Yes, but the farmers chose to grow all that corn because Congress subsidized ethanol. The farmers followed the money just like we all do. That’s how capitalism works, you try to maximize your return on investment. Congress are the ones to be blamed for making bad policy and subsidizing a boom that turned into a bust.

As for all the other bad farm policies (subsidies, etc), that’s also Congress’s fault.

Just another example of how the government (regardless of party) is a bad at making many kinds of decisions. Use them only when ABSOLUTELY NECESSARY (if then)…

Its frankly amazing to me how many people keep saying “the government the government the government.” This was not at all even in the slightest bit pushed by government. This came from the very machinery of capitalism once it is done in gigantic corporate form. Continue to look at the puppet if you want, but it does no good to ignore the puppeteer.

"Corn is for food. "

Correction. Corn is for whiskey - like the finely aged stuff from a nice charred oak barrel.

I don’t understand - congress enacted the laws, president approved them, EPA published (crazy) regulations, all related to ethanol. If you’re saying they did it in response to pressure from big ag, whatever, fine, but nothing had to happen until the government put it in place…

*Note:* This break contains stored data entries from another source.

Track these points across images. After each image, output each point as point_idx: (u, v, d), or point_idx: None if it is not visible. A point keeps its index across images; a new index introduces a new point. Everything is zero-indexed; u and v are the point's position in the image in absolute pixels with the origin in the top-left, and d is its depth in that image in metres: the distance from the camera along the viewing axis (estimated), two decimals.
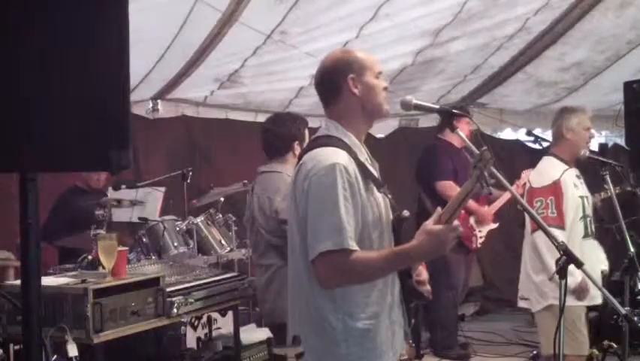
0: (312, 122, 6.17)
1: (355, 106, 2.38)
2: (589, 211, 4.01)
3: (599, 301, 3.94)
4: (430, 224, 2.15)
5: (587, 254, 3.75)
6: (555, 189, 3.87)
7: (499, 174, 2.29)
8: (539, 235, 3.77)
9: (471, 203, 5.67)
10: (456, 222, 2.16)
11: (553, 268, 3.61)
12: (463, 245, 5.69)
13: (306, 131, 3.69)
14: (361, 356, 2.28)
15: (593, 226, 4.03)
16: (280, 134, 3.72)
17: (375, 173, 2.41)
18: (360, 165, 2.31)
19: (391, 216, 2.39)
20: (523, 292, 4.04)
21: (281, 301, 3.52)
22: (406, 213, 2.37)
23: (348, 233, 2.17)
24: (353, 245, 2.18)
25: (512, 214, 5.97)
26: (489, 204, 5.90)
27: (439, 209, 2.19)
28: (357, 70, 2.38)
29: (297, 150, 3.61)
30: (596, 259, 3.98)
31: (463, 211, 5.63)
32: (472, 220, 5.79)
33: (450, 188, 5.47)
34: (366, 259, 2.21)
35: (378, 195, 2.35)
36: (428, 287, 2.45)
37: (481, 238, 5.86)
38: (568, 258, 2.32)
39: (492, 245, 7.59)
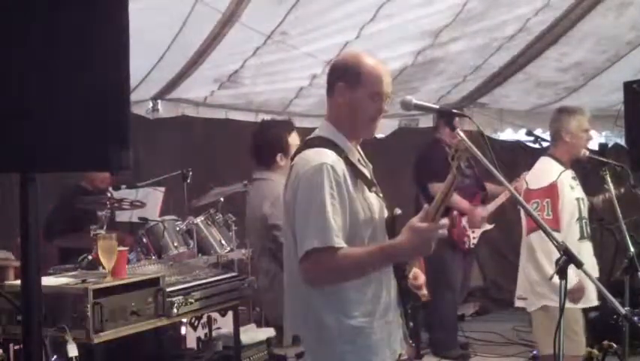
0: (312, 123, 6.21)
1: (341, 113, 2.38)
2: (585, 213, 4.01)
3: (594, 303, 3.93)
4: (415, 221, 2.15)
5: (583, 256, 3.74)
6: (551, 191, 3.87)
7: (493, 168, 2.29)
8: (534, 237, 3.77)
9: (464, 204, 5.66)
10: (443, 221, 2.16)
11: (547, 269, 3.66)
12: (456, 246, 5.68)
13: (290, 137, 3.71)
14: (356, 354, 2.28)
15: (589, 228, 4.03)
16: (263, 144, 3.77)
17: (368, 174, 2.42)
18: (351, 165, 2.31)
19: (385, 216, 2.39)
20: (521, 291, 4.04)
21: (281, 308, 3.53)
22: (398, 211, 2.37)
23: (334, 231, 2.18)
24: (339, 242, 2.19)
25: (513, 213, 5.96)
26: (483, 204, 5.89)
27: (426, 206, 2.19)
28: (351, 80, 2.34)
29: (282, 160, 3.66)
30: (591, 261, 3.98)
31: (455, 212, 5.66)
32: (464, 221, 5.78)
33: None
34: (351, 256, 2.21)
35: (370, 195, 2.35)
36: (425, 291, 2.46)
37: (474, 238, 5.85)
38: (568, 258, 2.31)
39: (492, 245, 7.61)
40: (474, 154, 2.19)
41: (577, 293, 3.73)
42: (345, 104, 2.35)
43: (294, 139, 3.71)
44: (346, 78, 2.35)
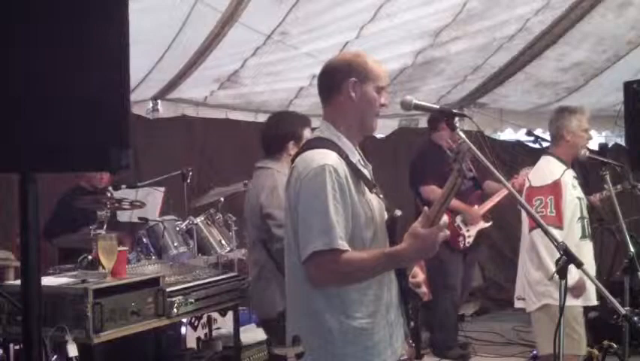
0: (313, 123, 6.19)
1: (348, 110, 2.38)
2: (585, 213, 4.01)
3: (594, 302, 3.93)
4: (417, 226, 2.16)
5: (584, 255, 3.74)
6: (555, 189, 3.86)
7: (493, 168, 2.29)
8: (537, 234, 3.76)
9: (457, 203, 5.65)
10: (444, 220, 2.16)
11: (551, 267, 3.65)
12: (449, 245, 5.65)
13: (306, 131, 3.69)
14: (358, 355, 2.28)
15: (589, 228, 4.03)
16: (275, 133, 3.75)
17: (368, 174, 2.42)
18: (352, 166, 2.32)
19: (386, 217, 2.39)
20: (520, 292, 4.03)
21: (267, 296, 3.55)
22: (398, 212, 2.37)
23: (337, 233, 2.18)
24: (343, 245, 2.19)
25: (513, 213, 5.95)
26: (480, 203, 5.88)
27: (425, 209, 2.19)
28: (361, 76, 2.37)
29: (293, 149, 3.63)
30: (591, 260, 3.98)
31: (448, 211, 5.64)
32: (458, 220, 5.77)
33: (432, 192, 5.45)
34: (355, 260, 2.21)
35: (371, 196, 2.35)
36: (424, 289, 2.46)
37: (469, 237, 5.83)
38: (568, 258, 2.32)
39: (492, 245, 7.61)
40: (475, 155, 2.19)
41: (578, 290, 3.73)
42: (357, 100, 2.36)
43: (308, 133, 3.70)
44: (357, 74, 2.37)
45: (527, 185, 4.03)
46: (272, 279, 3.52)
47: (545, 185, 3.90)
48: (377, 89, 2.38)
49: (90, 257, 4.06)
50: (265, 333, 3.90)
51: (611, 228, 5.55)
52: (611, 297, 2.29)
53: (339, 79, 2.38)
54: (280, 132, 3.73)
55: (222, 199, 5.80)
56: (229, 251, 5.64)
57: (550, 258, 3.68)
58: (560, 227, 3.77)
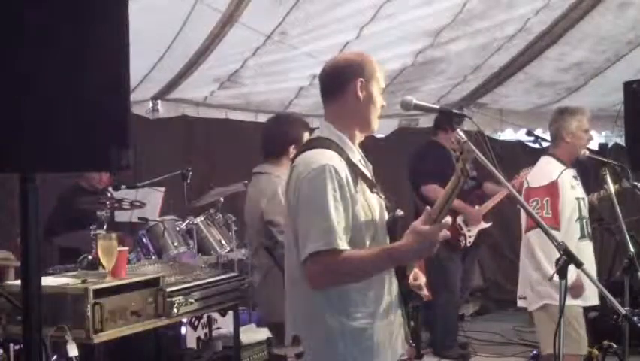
0: (313, 123, 6.19)
1: (353, 110, 2.38)
2: (585, 213, 4.01)
3: (595, 301, 3.94)
4: (418, 224, 2.15)
5: (583, 255, 3.74)
6: (551, 190, 3.87)
7: (494, 169, 2.29)
8: (533, 235, 3.78)
9: (458, 203, 5.64)
10: (446, 220, 2.16)
11: (546, 267, 3.66)
12: (450, 245, 5.65)
13: (306, 134, 3.67)
14: (359, 355, 2.28)
15: (589, 228, 4.03)
16: (277, 135, 3.71)
17: (369, 174, 2.42)
18: (352, 166, 2.31)
19: (386, 217, 2.39)
20: (522, 291, 4.04)
21: (276, 301, 3.54)
22: (399, 212, 2.37)
23: (337, 233, 2.18)
24: (343, 245, 2.19)
25: (513, 213, 5.95)
26: (480, 203, 5.88)
27: (427, 208, 2.19)
28: (367, 76, 2.38)
29: (293, 153, 3.61)
30: (591, 261, 3.97)
31: (450, 211, 5.61)
32: (459, 220, 5.76)
33: (433, 191, 5.44)
34: (355, 258, 2.21)
35: (371, 196, 2.35)
36: (425, 291, 2.45)
37: (470, 237, 5.83)
38: (568, 258, 2.31)
39: (492, 244, 7.61)
40: (477, 156, 2.19)
41: (576, 290, 3.73)
42: (363, 100, 2.37)
43: (307, 137, 3.68)
44: (364, 74, 2.37)
45: (525, 185, 4.03)
46: (278, 283, 3.50)
47: (542, 186, 3.90)
48: (379, 90, 2.40)
49: (90, 257, 4.06)
50: (273, 336, 3.89)
51: (611, 228, 5.54)
52: (611, 297, 2.29)
53: (345, 79, 2.38)
54: (283, 135, 3.67)
55: (222, 199, 5.80)
56: (229, 251, 5.64)
57: (545, 258, 3.70)
58: (556, 228, 3.77)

Whatever texases. Continue to worry about half the problem and make it all as simple as trite and meaningless lines about how bad government is at stuff.

Aside from that, it seems to be, btw, that if elected reps (regardless of party) go to congress and represent the interests of their constituents - well, isn’t that their job?

I don’t disagree with anyone about ethanol. I just think it’s counterproductive to keep exclusive focus on government as the issue. The longer people do that, the longer the same sh tuff keeps going on.

When all is said and done, however, people get the goverment they deserve, unless it is overthrown by outside forces.That tends to be true only in smaller and weaker countries. The Ukraine is a current example of Russia undermining the normal political process. Neither Canada or Mexico has much influence on US politics.

The US has, by and large over the ages had good government but with many flawed programs that were designed to bribe the electorate! Left wingers would of course say it was all a conspiracy between big business (capitalists) and the government.

We rent out some South Dakota farm land and the values have gone from about $700 to $6000 an acre over the last 20 years. I’m on the fence and have to admit I don’t know enough about the whole issue, but part of the reason for the subsidies is that we needed production to exceed the demand to cope with bad years. Farmers would have reduced output in certain crops to compensate if it wasn’t for the government. Same thing with milk production. Back in the old days farmers would dump the milk rather than sell it at a loss. Then of course in the 80’s when everyone was going broke and farms were being taken back by the banks, wasn’t good for anyone. So not saying there isn’t some adjustment needed but you have to be careful not to destroy a whole industry again that many rural economies count on.